I'm trying to identify unique kmers across a large collection of bacterial genomes with the goal of building primer sets specific to each genome. With this in mind I've run the tool Tallymer and have generated lists of 22mers per each genome and I'm working on a script to identify unique 22mers across my whole collection. So I'm looking at tallymer search output right now, which looks like this:
200 +712037 1 cgctgctgatcatcgccgagga
200 +712128 1 caaggctccgggcttcggtgac
200 +712129 1 aaggctccgggcttcggtgacc
200 +712130 1 aggctccgggcttcggtgaccg
201 +34857 2 ctcaaccttggcaaggttgcgc
201 +34858 2 tcaaccttggcaaggttgcgct
201 +70058 1 gttgtaggcgcgggccagacgg
201 +70059 1 ttgtaggcgcgggccagacggg
201 +70060 1 tgtaggcgcgggccagacgggt
202 +586 5 aactgtctcacgacgttctgaa
col_1: the ordinal number of the contig as it appears in the genome fasta
col_2: the position of the kmer in the current contig
col_3: the occurence count for the kmer in the index
col_4: the kmer sequence
The Tallymer documentation is a bit sparse, and I am confused as to what the occurence count (column 3) is actually telling me. From observations I can see that it is NOT the count of how many times the kmer appeared in my entire multi-record fasta file. For example, this kmer:
201 +70060 1 tgtaggcgcgggccagacgggt
occurs in my output 12 times, each time on a different contig. So this led me to believe that the occurence count is the # of times a kmer appears in that single sequence record (for contig #201 in this case). But then I see weird outputs like this next example. This output line:
202 +592 5 ctcacgacgttctgaacccagc
would lead me to believe that kmer appears 5 times in contig #202. But when I grep the full report I only see one single line for that kmer as it appears on contig #202 (with one single position). Also mysterious, I see that exact kmer appearing on 994 lines in the output. And in all 994 cases its reporting that its present exactly 5 times. No other occurence count is reported in all 994 instances of this kmer.

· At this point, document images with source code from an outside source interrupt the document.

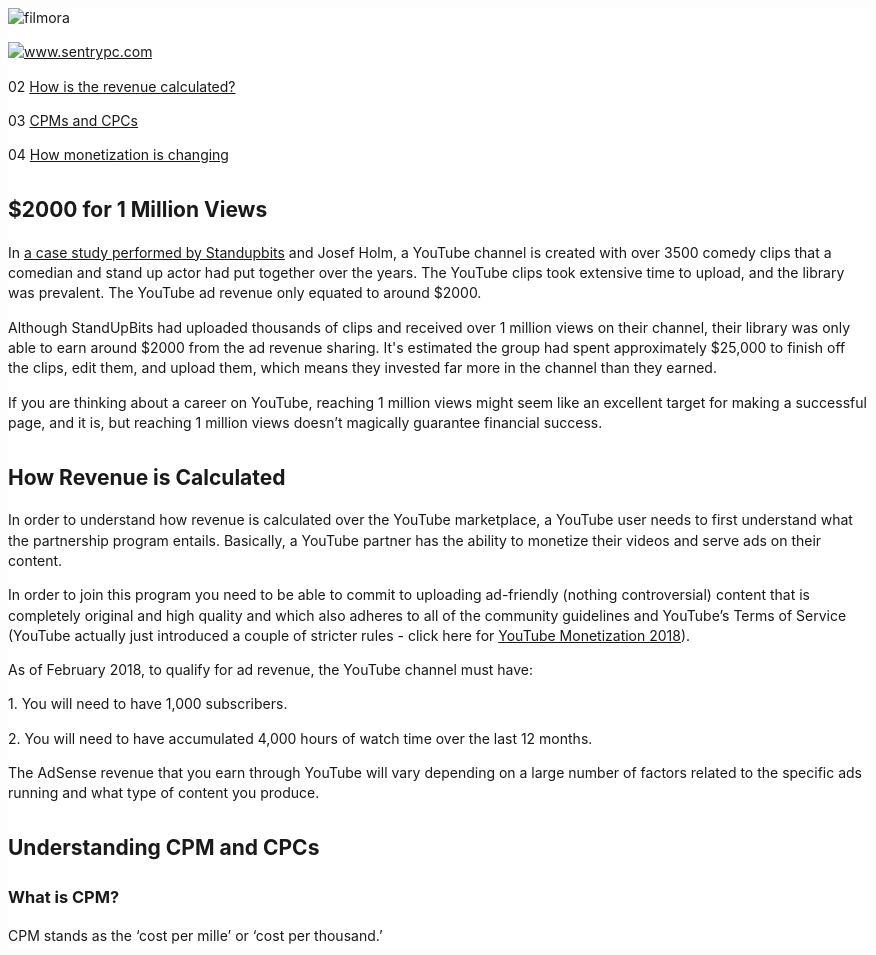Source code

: ![filmora](https://images.wondershare.com/filmora/banner/filmora-latest-product-box-right-side.png)


<a href="https://sentrypc.7eer.net/c/5597632/398457/3022" target="_top" id="398457"><img src="//a.impactradius-go.com/display-ad/3022-398457" border="0" alt="www.sentrypc.com" width="980" height="120"/></a><img height="0" width="0" src="https://sentrypc.7eer.net/i/5597632/398457/3022" style="position:absolute;visibility:hidden;" border="0" />

02 [How is the revenue calculated?](#part2)

03 [CPMs and CPCs](#part3)

04 [How monetization is changing](#part4)

## $2000 for 1 Million Views

In [a case study performed by Standupbits](https://www.fastcompany.com/3018123/a-million-youtube-views-wont-pay-your-rent-but-tubestart-could) and Josef Holm, a YouTube channel is created with over 3500 comedy clips that a comedian and stand up actor had put together over the years. The YouTube clips took extensive time to upload, and the library was prevalent. The YouTube ad revenue only equated to around $2000.

Although StandUpBits had uploaded thousands of clips and received over 1 million views on their channel, their library was only able to earn around $2000 from the ad revenue sharing. It's estimated the group had spent approximately $25,000 to finish off the clips, edit them, and upload them, which means they invested far more in the channel than they earned.

If you are thinking about a career on YouTube, reaching 1 million views might seem like an excellent target for making a successful page, and it is, but reaching 1 million views doesn’t magically guarantee financial success.

## How Revenue is Calculated

In order to understand how revenue is calculated over the YouTube marketplace, a YouTube user needs to first understand what the partnership program entails. Basically, a YouTube partner has the ability to monetize their videos and serve ads on their content.

In order to join this program you need to be able to commit to uploading ad-friendly (nothing controversial) content that is completely original and high quality and which also adheres to all of the community guidelines and YouTube’s Terms of Service (YouTube actually just introduced a couple of stricter rules - click here for [YouTube Monetization 2018](https://www.filmora.io/community-blog/youtube-monetization-2018---the-new-rules-everyone-hates-331.html)).

As of February 2018, to qualify for ad revenue, the YouTube channel must have:

1\. You will need to have 1,000 subscribers.

2\. You will need to have accumulated 4,000 hours of watch time over the last 12 months.

The AdSense revenue that you earn through YouTube will vary depending on a large number of factors related to the specific ads running and what type of content you produce.

## Understanding CPM and CPCs

### What is CPM?

CPM stands as the ‘cost per mille’ or ‘cost per thousand.’
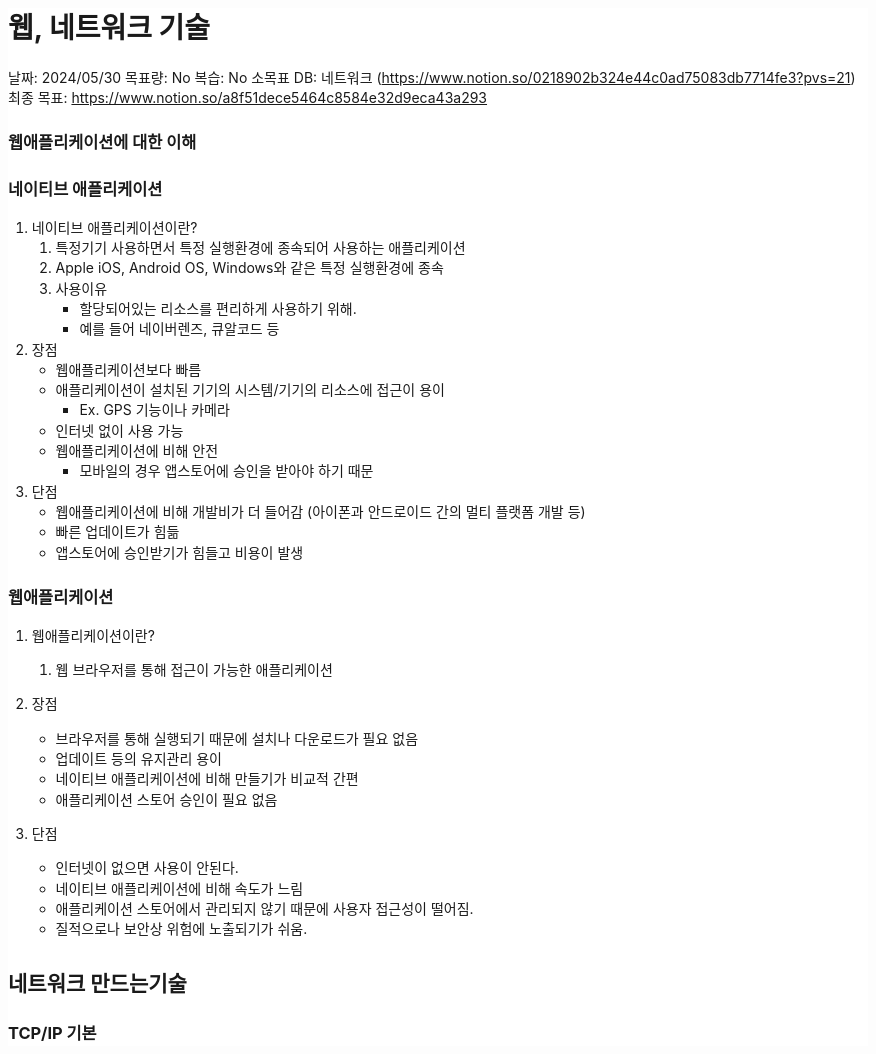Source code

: # 웹, 네트워크 기술

날짜: 2024/05/30
목표량: No
복습: No
소목표 DB: 네트워크 (https://www.notion.so/0218902b324e44c0ad75083db7714fe3?pvs=21)
최종 목표: https://www.notion.so/a8f51dece5464c8584e32d9eca43a293

### 웹애플리케이션에 대한 이해

### 네이티브 애플리케이션

1. 네이티브 애플리케이션이란?
    1. 특정기기 사용하면서 특정 실행환경에 종속되어 사용하는 애플리케이션
    2.  Apple iOS, Android OS, Windows와 같은 특정 실행환경에 종속
    3. 사용이유
        - 할당되어있는 리소스를 편리하게 사용하기 위해.
        - 예를 들어 네이버렌즈, 큐알코드 등
2. 장점
    - 웹애플리케이션보다 빠름
    - 애플리케이션이 설치된 기기의 시스템/기기의 리소스에 접근이 용이
        - Ex. GPS 기능이나 카메라
    - 인터넷 없이 사용 가능
    - 웹애플리케이션에 비해 안전
        - 모바일의 경우 앱스토어에 승인을 받아야 하기 때문
3. 단점
    - 웹애플리케이션에 비해 개발비가 더 들어감 (아이폰과 안드로이드 간의 멀티 플랫폼 개발 등)
    - 빠른 업데이트가 힘듦
    - 앱스토어에 승인받기가 힘들고 비용이 발생

### 웹애플리케이션

1. 웹애플리케이션이란?
    1. 웹 브라우저를 통해 접근이 가능한 애플리케이션

1. 장점
    - 브라우저를 통해 실행되기 때문에 설치나 다운로드가 필요 없음
    - 업데이트 등의 유지관리 용이
    - 네이티브 애플리케이션에 비해 만들기가 비교적 간편
    - 애플리케이션 스토어 승인이 필요 없음

1. 단점
    - 인터넷이 없으면 사용이 안된다.
    - 네이티브 애플리케이션에 비해 속도가 느림
    - 애플리케이션 스토어에서 관리되지 않기 때문에 사용자 접근성이 떨어짐.
    - 질적으로나 보안상 위험에 노출되기가 쉬움.

## 네트워크 만드는기술

### TCP/IP 기본
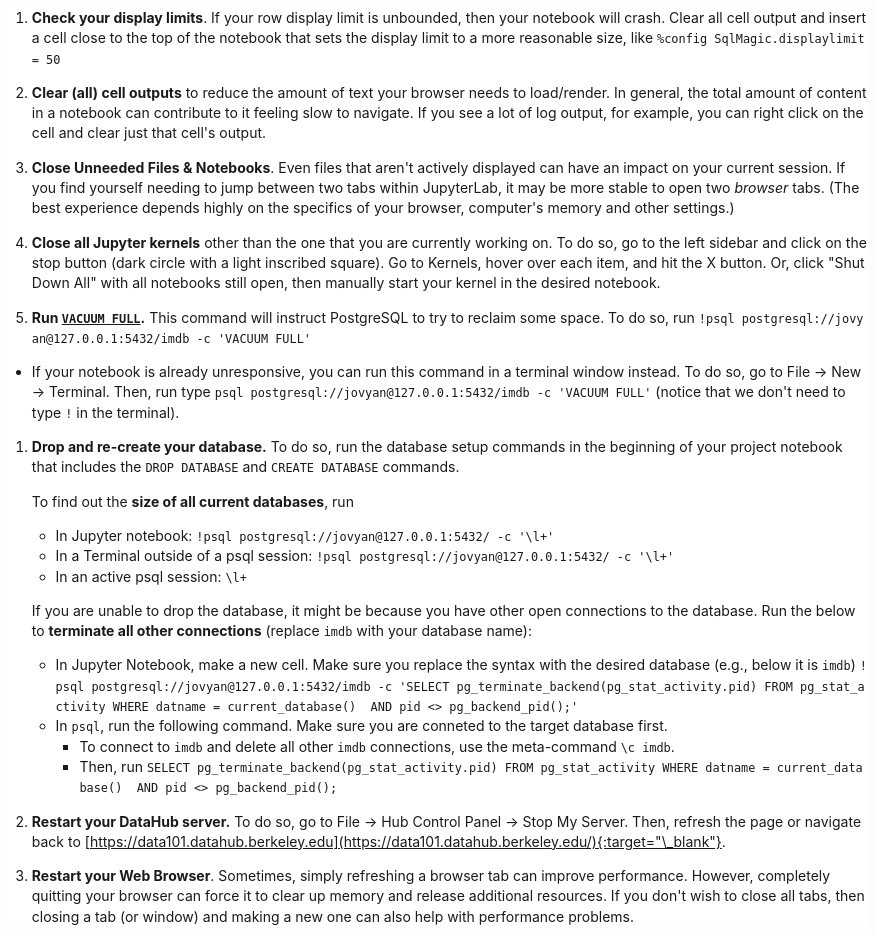 1. **Check your display limits**. If your row display limit is unbounded, then your notebook will crash. Clear all cell output and insert a cell close to the top of the notebook that sets the display limit to a more reasonable size, like `%config SqlMagic.displaylimit = 50`

1. **Clear (all) cell outputs** to reduce the amount of text your browser needs to load/render. In general, the total amount of content in a notebook can contribute to it feeling slow to navigate. If you see a lot of log output, for example, you can right click on the cell and clear just that cell's output.

  1. **Close Unneeded Files & Notebooks**. Even files that aren't actively displayed can have an impact on your current session. If you find yourself needing to jump between two tabs within JupyterLab, it may be more stable to open two _browser_ tabs. (The best experience depends highly on the specifics of your browser, computer's memory and other settings.)

1. **Close all Jupyter kernels** other than the one that you are currently working on. To do so, go to the left sidebar and click on the stop button (dark circle with a light inscribed square). Go to Kernels, hover over each item, and hit the X button. Or, click "Shut Down All" with all notebooks still open, then manually start your kernel in the desired notebook.

1. **Run [`VACUUM FULL`](https://www.postgresql.org/docs/current/sql-vacuum.html).** This command will instruct PostgreSQL to try to reclaim some space. To do so, run `!psql postgresql://jovyan@127.0.0.1:5432/imdb -c 'VACUUM FULL'`
  * If your notebook is already unresponsive, you can run this command in a terminal window instead. To do so, go to File -> New -> Terminal. Then, run type `psql postgresql://jovyan@127.0.0.1:5432/imdb -c 'VACUUM FULL'` (notice that we don't need to type `!` in the terminal).

1.  **Drop and re-create your database.** To do so, run the database setup commands in the beginning of your project notebook that includes the `DROP DATABASE` and `CREATE DATABASE` commands.

    To find out the **size of all current databases**, run

      * In Jupyter notebook: `!psql postgresql://jovyan@127.0.0.1:5432/ -c '\l+'`
      * In a Terminal outside of a psql session: `!psql postgresql://jovyan@127.0.0.1:5432/ -c '\l+'`
      * In an active psql session: `\l+`

    If you are unable to drop the database, it might be because you have other open connections to the database. Run the below to **terminate all other connections** (replace `imdb` with your database name):

      * In Jupyter Notebook, make a new cell. Make sure you replace the syntax with the desired database (e.g., below it is `imdb`) `!psql postgresql://jovyan@127.0.0.1:5432/imdb -c 'SELECT pg_terminate_backend(pg_stat_activity.pid) FROM pg_stat_activity WHERE datname = current_database()  AND pid <> pg_backend_pid();'`
      * In `psql`, run the following command. Make sure you are conneted to the target database first.
        * To connect to `imdb` and delete all other `imdb` connections, use the meta-command `\c imdb`.
        * Then, run `SELECT pg_terminate_backend(pg_stat_activity.pid) FROM pg_stat_activity WHERE datname = current_database()  AND pid <> pg_backend_pid();`

1. **Restart your DataHub server.** To do so, go to File -> Hub Control Panel -> Stop My Server. Then, refresh the page or navigate back to [https://data101.datahub.berkeley.edu](https://data101.datahub.berkeley.edu/){:target="\_blank"}.

1. **Restart your Web Browser**. Sometimes, simply refreshing a browser tab can improve performance. However, completely quitting your browser can force it to clear up memory and release additional resources. If you don't wish to close all tabs, then closing a tab (or window) and making a new one can also help with performance problems.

So I am at a loss. Can someone familiar with Tallymer explain how I should be interpreting this output? These are bacterial genomes, and there are on the order of 2-3 million 22mers reported per genome. The program completed without error, and I am using the latest release of Tallymer (which is part of the genometools package, I have genometools v1.6.2).